**Dataset:**
>>
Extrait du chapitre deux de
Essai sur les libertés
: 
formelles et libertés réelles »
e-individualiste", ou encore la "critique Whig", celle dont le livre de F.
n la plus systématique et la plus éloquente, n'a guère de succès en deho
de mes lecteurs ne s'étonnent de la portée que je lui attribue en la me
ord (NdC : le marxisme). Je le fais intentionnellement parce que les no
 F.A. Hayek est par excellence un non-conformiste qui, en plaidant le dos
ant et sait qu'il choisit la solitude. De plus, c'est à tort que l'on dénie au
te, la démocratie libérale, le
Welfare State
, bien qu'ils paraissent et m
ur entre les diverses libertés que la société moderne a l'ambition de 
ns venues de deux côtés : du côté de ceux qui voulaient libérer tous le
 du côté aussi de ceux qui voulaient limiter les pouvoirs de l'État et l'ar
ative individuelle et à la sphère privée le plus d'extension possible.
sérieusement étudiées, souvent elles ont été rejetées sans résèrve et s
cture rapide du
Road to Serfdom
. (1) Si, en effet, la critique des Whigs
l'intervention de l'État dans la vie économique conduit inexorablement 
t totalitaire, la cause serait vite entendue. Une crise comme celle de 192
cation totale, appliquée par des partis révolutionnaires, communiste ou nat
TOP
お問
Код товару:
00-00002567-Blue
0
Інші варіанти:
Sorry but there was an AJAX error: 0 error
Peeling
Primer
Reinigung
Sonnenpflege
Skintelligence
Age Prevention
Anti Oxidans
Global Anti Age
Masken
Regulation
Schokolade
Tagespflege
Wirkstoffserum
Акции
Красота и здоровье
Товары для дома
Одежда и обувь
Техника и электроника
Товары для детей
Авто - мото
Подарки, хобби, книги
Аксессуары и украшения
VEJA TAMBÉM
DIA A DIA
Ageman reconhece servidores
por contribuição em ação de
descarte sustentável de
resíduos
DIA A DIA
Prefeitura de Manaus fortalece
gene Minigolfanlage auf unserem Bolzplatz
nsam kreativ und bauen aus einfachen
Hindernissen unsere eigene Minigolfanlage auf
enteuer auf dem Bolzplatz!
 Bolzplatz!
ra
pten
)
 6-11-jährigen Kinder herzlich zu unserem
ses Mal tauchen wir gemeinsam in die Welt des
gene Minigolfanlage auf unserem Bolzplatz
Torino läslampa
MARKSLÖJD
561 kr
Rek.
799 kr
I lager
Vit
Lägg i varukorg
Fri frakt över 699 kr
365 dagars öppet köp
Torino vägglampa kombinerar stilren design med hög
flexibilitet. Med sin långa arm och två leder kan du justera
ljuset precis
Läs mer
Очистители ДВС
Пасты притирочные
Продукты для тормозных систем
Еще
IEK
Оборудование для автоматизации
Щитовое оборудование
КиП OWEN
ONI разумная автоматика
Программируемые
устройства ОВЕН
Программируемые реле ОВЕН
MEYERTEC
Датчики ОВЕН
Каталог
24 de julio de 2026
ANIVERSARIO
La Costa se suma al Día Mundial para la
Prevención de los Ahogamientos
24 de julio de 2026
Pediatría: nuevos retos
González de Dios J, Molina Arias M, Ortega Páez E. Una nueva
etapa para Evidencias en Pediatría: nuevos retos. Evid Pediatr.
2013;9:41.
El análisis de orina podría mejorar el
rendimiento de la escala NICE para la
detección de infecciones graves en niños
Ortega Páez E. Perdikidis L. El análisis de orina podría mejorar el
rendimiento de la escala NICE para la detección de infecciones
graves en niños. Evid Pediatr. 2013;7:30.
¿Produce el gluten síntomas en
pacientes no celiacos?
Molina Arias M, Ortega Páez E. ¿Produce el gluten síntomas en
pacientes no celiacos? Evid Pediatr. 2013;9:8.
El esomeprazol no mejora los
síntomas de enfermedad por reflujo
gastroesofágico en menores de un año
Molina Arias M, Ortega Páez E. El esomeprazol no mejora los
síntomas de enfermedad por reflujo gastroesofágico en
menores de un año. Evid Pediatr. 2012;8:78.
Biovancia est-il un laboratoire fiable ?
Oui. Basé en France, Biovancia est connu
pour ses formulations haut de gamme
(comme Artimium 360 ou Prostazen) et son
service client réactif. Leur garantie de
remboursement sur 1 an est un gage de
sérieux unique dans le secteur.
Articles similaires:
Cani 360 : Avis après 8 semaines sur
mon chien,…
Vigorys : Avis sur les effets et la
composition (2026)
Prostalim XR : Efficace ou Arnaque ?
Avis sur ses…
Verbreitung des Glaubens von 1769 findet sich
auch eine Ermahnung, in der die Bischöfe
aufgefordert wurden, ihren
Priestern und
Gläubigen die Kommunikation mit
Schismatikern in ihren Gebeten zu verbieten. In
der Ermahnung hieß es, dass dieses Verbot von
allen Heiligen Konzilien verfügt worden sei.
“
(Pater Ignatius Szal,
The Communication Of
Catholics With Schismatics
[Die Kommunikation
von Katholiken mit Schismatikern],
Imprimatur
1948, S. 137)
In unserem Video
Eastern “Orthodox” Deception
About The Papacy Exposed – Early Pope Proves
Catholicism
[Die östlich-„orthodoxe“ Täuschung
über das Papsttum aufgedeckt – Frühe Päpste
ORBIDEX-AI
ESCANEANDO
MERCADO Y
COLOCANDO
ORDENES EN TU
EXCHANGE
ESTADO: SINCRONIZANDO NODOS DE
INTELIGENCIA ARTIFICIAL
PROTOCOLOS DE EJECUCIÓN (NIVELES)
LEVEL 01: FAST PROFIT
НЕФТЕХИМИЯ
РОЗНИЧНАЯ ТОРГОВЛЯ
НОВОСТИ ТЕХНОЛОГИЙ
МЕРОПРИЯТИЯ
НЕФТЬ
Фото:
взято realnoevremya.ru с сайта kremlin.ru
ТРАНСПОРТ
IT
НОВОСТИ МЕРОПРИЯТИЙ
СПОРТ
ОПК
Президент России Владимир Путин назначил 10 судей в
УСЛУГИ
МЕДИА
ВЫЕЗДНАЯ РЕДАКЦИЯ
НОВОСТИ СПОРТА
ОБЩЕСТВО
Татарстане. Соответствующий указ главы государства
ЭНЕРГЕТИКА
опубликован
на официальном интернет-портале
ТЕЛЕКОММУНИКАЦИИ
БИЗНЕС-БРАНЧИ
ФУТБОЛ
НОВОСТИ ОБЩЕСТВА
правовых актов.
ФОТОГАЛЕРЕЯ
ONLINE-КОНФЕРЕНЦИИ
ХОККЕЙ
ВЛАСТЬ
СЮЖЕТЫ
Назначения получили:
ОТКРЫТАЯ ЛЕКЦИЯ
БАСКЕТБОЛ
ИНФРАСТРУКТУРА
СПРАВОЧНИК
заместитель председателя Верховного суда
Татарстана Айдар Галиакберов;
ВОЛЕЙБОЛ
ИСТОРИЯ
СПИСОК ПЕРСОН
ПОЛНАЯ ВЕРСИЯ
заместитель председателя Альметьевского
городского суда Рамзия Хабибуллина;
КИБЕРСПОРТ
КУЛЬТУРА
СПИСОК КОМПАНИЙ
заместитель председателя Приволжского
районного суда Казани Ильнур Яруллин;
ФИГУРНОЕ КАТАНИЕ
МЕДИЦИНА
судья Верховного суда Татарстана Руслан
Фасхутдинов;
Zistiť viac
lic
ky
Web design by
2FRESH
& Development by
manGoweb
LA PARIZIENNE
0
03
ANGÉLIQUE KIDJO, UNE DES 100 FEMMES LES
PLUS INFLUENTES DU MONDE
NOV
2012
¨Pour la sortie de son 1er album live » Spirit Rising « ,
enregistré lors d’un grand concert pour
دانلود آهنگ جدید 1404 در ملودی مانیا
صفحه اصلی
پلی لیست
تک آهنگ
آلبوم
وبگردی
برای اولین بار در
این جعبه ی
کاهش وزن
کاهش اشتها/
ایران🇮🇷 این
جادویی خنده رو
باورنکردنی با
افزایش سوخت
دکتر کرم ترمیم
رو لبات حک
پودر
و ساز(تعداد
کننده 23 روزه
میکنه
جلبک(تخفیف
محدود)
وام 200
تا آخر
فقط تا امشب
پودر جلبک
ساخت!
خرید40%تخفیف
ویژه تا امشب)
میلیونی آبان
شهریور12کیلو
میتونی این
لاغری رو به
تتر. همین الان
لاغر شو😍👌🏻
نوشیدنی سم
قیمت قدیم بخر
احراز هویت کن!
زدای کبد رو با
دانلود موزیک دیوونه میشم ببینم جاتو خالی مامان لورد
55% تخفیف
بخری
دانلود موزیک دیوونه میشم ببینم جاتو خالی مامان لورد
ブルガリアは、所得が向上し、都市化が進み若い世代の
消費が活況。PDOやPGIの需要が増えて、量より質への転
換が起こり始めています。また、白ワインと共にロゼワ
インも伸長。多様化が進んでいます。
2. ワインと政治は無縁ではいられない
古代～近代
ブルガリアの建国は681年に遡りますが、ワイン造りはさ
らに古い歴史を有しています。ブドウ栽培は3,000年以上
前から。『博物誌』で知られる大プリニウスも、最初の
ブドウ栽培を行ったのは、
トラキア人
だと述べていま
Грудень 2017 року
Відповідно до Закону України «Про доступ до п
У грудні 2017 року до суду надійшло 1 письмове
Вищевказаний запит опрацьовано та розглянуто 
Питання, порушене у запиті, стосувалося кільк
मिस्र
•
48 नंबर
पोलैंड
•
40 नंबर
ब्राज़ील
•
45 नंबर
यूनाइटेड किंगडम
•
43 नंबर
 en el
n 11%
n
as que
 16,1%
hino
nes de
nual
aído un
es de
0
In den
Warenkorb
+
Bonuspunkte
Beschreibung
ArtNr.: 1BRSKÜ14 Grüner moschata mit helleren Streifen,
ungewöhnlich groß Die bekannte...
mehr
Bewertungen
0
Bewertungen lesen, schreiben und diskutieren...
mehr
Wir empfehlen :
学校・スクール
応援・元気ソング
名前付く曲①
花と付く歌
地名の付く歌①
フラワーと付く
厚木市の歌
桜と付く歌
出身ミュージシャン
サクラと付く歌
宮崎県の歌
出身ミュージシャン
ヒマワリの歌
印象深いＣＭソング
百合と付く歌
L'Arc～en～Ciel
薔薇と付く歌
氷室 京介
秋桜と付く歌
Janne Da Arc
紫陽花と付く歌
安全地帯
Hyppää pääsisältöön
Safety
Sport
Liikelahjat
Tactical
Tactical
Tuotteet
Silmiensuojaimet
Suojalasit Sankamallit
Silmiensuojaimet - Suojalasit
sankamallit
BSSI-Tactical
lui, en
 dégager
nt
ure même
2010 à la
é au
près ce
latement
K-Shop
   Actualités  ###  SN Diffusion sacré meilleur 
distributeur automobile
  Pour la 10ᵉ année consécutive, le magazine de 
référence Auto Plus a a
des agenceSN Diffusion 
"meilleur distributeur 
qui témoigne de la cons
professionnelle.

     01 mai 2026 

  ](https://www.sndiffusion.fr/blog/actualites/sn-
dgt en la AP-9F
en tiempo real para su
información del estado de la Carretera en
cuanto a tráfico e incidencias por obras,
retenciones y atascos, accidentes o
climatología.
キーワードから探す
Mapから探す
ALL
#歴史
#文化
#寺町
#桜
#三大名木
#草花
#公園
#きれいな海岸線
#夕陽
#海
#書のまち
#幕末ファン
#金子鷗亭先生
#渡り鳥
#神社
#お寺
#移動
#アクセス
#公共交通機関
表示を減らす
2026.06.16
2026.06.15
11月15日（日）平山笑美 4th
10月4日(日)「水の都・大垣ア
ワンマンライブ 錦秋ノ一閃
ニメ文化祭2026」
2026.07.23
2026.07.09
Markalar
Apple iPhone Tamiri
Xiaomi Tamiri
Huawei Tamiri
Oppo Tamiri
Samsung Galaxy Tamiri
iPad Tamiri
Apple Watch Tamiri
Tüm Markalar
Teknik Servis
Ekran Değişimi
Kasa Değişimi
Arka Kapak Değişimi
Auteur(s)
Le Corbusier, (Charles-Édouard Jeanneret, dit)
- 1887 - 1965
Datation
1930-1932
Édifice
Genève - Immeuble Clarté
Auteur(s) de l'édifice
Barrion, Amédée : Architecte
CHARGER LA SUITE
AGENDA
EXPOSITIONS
<<
**Task item:** Reproduce exactly, and only, the part of the listing above that begins at the line with "du côté aussi" and goes on through the line with "critique des Whigs".

**Answer to this exercise:**
 du côté aussi de ceux qui voulaient limiter les pouvoirs de l'État et l'ar
ative individuelle et à la sphère privée le plus d'extension possible.
sérieusement étudiées, souvent elles ont été rejetées sans résèrve et s
cture rapide du
Road to Serfdom
. (1) Si, en effet, la critique des Whigs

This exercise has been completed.